Recherche des disparus de la guerre d’Algérie.

Ils sont encore nombreux, militaires et supplétifs de l’Armée Française, disparus au cours de missions, tués dans l’exercice de leur devoir ou bien purement exécutés dont les corps n’ont jamais été retrouvés et restitués à leur famille. C’est pour ces dernières l’impossibilité de faire le deuil de ce fils, de ce père, de ce frère… depuis plus de cinquante ans.

En décembre 2012, la visite du Président de la République Française rendue à son homologue algérien, avait débouché sur la constitution d’un groupe de travail et d’un comité intergouvernemental de haut niveau franco-algérien.
Actuellement la partie algérienne semble favorable aux recherches qui permettraient de retrouver, avec le maximum de précision, la trace et la localisation de ces militaires et supplétifs. Quant à la partie française, elle pourrait, dans la mesure du possible et autant que faire se peut, partager des renseignements qui sembleraient intéresser les autorités algériennes.

Dans le cadre d’une avancée de ces recherches, une réunion de travail s’est tenue, le 20 janvier dernier, dans les locaux du secrétariat d’Etat aux Anciens Combattants, rue de Bellechasse.
Placée sous la présidence de monsieur Serge Barcellini, directeur de cabinet du SEDACM, en présence de messieurs Benjamin Foissey Conseiller chargé des questions mémorielles, Pascal Joseph Conseiller chargé du monde combattant et des rapatriés, Mohamed Nemiri Chargé de mission, Daniel Arnaud adjoint à la Directrice des missions du département reconnaissance et réparation de l’ONAC, Philippe Pagès (ONAC Algérie) et de huit associations dont l’Union Fédérale représentée par Claude Henry, cette réunion a permis de poser les bases des recherches impliquant les associations.

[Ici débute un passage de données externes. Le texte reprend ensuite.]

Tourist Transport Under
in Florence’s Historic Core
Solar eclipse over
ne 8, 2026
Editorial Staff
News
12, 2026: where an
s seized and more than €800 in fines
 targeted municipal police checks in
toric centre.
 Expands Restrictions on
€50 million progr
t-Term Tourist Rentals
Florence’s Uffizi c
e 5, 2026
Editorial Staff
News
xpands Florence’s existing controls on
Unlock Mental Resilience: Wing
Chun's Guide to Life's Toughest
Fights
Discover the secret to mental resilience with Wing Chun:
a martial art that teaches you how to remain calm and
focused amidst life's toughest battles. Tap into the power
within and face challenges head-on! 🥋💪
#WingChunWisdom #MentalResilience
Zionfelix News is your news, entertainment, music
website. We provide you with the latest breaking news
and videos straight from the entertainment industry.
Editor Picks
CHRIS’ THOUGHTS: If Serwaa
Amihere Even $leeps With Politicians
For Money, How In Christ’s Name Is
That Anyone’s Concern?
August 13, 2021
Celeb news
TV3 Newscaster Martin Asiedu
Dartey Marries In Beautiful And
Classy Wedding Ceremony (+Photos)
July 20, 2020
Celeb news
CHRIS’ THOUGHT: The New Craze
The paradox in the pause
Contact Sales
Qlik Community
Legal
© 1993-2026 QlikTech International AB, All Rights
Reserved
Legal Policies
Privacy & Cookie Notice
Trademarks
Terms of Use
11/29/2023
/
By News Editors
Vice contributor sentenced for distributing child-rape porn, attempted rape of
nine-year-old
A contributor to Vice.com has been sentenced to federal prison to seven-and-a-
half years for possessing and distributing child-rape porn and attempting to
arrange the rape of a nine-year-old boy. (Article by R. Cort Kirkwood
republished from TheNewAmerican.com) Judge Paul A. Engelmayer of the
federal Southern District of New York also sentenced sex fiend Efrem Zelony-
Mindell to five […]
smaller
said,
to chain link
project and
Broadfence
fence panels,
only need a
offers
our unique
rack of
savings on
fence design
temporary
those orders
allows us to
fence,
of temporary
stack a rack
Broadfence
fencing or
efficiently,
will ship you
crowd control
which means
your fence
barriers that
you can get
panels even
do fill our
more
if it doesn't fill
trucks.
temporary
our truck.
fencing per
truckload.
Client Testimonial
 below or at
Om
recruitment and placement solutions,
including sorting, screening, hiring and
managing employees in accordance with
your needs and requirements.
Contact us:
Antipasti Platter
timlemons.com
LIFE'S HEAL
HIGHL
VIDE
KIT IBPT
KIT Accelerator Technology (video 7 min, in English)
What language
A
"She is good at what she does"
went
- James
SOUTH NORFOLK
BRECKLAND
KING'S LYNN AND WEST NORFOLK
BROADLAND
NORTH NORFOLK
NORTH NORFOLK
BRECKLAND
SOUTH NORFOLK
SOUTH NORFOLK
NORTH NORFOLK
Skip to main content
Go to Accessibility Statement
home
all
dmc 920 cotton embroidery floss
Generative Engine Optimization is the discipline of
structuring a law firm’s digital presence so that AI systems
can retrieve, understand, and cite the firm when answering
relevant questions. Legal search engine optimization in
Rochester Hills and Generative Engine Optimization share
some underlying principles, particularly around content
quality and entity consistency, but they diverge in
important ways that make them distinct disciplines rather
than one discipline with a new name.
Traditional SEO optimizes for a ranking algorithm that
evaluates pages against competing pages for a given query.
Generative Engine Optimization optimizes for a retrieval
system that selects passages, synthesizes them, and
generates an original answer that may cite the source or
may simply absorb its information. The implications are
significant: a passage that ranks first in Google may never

A la demande du cabinet du secrétariat d’Etat, il nous est demandé de fournir le plus de renseignements possibles sur les cas les plus évidents de disparus (nom, date, lieu, circonstances…) afin d’avoir des éléments concrets à proposer à la partie algérienne, à l’occasion des prochaines réunions.
Il revient donc à nos fédérations, groupements, de faire parvenir au siège national, toutes recherches portées à leur connaissance, ceci afin de pouvoir alimenter la banque de données du comité intergouvernemental de haut niveau franco-algérien.

Dès que ces premières recherches auront été entamées, il faudra bien aborder le problème, beaucoup plus épineux pour les instances algériennes, des autres catégories de disparus.